- Exercise prompt: In the listing below, pick out lines with "students".
== Segment start ==
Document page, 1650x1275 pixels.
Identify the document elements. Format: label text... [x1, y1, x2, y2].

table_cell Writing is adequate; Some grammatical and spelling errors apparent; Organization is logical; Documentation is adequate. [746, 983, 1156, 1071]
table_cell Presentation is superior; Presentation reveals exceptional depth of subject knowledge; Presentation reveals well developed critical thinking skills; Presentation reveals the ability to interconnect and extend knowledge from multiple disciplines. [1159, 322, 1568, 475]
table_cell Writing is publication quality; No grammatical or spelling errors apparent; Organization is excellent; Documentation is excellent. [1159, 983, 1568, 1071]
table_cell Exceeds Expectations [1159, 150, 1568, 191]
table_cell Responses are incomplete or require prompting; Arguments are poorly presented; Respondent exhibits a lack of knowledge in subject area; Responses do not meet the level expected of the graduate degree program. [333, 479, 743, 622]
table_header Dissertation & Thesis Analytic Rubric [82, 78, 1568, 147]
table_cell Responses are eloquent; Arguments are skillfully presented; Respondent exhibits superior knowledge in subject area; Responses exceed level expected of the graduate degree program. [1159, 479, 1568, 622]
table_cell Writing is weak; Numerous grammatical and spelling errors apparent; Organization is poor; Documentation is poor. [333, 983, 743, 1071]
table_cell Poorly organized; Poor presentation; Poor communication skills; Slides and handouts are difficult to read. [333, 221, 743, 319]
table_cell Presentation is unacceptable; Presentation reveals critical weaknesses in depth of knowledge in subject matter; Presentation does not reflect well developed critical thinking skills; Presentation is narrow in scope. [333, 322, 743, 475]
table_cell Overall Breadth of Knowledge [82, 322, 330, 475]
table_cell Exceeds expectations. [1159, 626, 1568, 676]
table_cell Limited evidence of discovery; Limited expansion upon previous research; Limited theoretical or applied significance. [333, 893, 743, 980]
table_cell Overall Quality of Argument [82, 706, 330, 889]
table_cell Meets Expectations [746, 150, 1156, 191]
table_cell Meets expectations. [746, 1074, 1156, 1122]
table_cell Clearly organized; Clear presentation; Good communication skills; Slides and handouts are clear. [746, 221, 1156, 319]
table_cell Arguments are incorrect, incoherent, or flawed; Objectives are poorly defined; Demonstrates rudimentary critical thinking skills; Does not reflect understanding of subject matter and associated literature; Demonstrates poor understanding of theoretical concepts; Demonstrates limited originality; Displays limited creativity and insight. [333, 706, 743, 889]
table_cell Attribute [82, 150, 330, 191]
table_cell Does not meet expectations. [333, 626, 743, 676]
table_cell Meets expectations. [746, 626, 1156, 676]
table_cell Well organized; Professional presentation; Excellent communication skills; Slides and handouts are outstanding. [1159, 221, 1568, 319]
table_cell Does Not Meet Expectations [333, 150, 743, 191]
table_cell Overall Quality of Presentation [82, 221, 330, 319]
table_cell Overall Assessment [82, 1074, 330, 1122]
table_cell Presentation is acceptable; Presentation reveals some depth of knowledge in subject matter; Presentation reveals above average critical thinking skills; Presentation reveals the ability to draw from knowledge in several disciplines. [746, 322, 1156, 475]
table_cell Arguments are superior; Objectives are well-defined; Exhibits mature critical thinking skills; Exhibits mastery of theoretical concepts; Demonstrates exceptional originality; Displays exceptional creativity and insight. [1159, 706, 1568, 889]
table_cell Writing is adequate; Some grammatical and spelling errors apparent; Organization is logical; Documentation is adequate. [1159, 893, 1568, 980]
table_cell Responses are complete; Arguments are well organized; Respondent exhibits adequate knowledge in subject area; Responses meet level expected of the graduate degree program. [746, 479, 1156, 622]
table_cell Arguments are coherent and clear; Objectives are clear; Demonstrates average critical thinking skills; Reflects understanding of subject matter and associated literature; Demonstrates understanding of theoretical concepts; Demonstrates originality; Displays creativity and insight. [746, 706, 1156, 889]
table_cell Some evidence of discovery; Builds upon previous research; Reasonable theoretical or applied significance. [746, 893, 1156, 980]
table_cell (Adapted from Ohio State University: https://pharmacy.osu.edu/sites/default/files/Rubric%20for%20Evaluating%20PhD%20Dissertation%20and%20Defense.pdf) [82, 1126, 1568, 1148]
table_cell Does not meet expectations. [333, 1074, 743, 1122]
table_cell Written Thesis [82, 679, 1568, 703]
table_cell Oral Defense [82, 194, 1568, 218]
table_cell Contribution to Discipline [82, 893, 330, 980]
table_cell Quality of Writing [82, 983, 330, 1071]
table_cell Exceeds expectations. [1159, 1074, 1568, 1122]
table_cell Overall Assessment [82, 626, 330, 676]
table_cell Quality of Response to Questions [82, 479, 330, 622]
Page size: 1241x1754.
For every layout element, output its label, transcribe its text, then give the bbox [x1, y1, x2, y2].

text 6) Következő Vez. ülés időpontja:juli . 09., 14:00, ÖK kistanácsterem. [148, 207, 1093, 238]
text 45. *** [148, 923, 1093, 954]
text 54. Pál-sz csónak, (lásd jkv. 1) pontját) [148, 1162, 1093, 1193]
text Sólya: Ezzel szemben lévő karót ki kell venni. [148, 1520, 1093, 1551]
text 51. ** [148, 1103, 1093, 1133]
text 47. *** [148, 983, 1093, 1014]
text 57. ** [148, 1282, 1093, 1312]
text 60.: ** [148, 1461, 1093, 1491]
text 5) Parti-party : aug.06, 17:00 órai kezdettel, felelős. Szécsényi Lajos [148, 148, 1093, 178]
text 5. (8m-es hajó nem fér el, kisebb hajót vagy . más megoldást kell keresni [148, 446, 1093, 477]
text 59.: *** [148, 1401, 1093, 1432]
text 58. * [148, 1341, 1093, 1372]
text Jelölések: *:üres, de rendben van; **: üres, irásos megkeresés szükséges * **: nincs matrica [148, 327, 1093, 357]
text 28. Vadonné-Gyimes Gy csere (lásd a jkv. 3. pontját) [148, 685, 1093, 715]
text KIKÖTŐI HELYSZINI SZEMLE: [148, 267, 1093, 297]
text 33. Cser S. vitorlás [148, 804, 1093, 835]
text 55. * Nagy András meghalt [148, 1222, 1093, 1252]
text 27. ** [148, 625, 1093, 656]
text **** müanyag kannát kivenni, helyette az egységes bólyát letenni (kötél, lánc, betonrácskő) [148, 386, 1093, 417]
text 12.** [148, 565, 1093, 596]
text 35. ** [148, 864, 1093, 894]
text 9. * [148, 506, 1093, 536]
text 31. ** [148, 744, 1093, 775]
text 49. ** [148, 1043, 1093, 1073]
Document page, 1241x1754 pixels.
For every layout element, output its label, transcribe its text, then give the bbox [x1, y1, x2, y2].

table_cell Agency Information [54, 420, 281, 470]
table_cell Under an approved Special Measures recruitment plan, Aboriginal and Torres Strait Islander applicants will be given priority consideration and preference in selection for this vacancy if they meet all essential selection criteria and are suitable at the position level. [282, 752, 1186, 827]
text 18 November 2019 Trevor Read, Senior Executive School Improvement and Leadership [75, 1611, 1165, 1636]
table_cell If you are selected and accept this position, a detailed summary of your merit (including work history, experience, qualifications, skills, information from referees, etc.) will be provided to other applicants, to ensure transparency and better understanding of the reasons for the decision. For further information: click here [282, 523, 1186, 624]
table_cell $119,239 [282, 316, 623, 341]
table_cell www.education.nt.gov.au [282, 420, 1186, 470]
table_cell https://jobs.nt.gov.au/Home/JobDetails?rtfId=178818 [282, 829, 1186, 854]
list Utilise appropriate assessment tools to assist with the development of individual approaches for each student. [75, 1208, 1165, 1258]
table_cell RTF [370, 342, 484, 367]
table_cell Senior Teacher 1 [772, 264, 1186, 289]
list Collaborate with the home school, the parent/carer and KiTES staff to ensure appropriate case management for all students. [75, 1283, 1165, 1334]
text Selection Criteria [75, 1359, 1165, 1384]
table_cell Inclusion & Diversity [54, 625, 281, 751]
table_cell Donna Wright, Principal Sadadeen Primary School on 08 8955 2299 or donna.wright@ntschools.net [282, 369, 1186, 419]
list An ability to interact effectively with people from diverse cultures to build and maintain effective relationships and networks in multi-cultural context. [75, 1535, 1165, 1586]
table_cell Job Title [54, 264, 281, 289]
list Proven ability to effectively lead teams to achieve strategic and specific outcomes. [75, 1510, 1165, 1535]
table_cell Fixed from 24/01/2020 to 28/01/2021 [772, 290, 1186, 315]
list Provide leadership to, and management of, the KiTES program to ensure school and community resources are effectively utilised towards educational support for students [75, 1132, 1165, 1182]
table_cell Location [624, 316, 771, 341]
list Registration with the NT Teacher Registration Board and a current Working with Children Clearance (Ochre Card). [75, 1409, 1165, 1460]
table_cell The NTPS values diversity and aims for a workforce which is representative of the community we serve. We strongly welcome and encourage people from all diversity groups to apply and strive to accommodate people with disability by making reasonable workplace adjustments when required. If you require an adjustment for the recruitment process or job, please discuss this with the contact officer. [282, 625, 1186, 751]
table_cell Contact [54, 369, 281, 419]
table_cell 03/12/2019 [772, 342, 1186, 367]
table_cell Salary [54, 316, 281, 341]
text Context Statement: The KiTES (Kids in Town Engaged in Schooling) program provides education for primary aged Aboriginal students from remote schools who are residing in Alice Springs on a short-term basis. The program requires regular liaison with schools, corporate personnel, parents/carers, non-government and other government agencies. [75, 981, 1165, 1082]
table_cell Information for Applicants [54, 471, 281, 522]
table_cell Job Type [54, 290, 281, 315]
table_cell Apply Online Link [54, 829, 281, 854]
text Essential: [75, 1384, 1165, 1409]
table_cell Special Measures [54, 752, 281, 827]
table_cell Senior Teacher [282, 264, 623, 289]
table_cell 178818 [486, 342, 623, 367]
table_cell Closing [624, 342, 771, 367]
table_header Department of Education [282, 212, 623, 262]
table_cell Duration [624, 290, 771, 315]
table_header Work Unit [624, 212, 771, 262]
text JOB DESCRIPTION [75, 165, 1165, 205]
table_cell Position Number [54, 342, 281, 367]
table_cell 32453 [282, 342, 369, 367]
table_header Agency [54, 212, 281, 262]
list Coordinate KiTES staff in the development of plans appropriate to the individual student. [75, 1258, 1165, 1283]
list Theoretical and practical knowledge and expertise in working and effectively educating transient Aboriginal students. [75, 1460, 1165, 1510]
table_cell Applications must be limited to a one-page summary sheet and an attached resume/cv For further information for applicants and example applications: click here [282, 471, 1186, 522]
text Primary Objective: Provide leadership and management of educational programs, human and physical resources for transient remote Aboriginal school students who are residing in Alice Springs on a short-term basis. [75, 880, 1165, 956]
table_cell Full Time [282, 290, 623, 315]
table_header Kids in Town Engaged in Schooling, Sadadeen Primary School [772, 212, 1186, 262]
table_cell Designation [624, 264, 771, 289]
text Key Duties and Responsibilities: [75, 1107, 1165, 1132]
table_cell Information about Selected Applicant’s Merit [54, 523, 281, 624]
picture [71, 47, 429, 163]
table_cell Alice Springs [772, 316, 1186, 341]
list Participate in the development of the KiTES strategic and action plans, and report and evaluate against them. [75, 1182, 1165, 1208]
== Segment end ==
- Expected answer:
list Collaborate with the home school, the parent/carer and KiTES staff to ensure appropriate case management for all students. [75, 1283, 1165, 1334]
list Provide leadership to, and management of, the KiTES program to ensure school and community resources are effectively utilised towards educational support for students [75, 1132, 1165, 1182]
text Context Statement: The KiTES (Kids in Town Engaged in Schooling) program provides education for primary aged Aboriginal students from remote schools who are residing in Alice Springs on a short-term basis. The program requires regular liaison with schools, corporate personnel, parents/carers, non-government and other government agencies. [75, 981, 1165, 1082]
list Theoretical and practical knowledge and expertise in working and effectively educating transient Aboriginal students. [75, 1460, 1165, 1510]
text Primary Objective: Provide leadership and management of educational programs, human and physical resources for transient remote Aboriginal school students who are residing in Alice Springs on a short-term basis. [75, 880, 1165, 956]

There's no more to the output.